_What is needed_
Among the lines of the material below, count those holding "card". Report the number by itself.

_Task data_

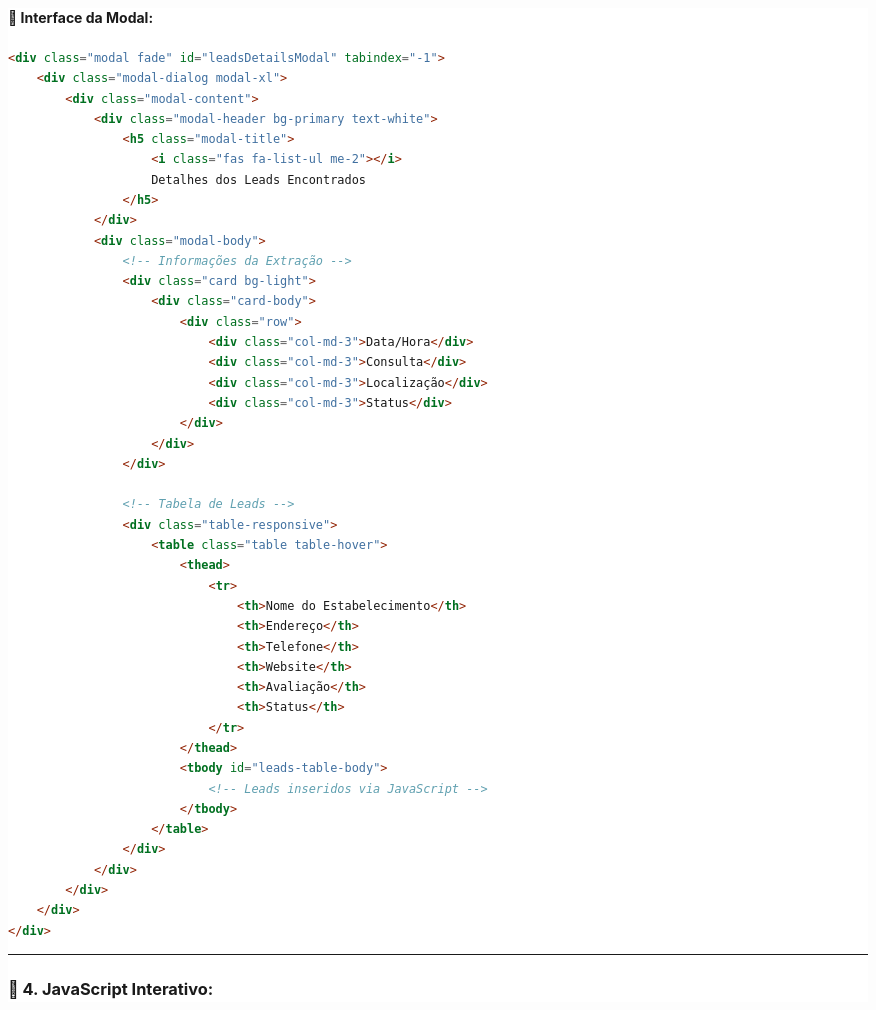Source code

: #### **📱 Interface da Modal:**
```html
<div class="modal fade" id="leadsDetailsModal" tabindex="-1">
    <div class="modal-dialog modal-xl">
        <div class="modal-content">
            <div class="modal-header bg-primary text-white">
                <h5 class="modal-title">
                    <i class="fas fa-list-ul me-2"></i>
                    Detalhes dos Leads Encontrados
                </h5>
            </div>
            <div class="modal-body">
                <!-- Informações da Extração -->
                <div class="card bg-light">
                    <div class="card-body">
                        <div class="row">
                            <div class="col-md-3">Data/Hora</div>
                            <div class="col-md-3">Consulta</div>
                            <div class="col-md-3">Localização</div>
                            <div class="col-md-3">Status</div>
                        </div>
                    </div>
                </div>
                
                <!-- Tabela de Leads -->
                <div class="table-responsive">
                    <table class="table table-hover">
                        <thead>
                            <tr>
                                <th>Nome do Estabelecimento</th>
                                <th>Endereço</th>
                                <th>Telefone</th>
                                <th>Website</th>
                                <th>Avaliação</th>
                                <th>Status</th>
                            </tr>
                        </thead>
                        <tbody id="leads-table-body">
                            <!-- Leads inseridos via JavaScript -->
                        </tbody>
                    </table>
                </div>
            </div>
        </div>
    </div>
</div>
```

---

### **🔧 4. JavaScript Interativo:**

_Finished exercise_
2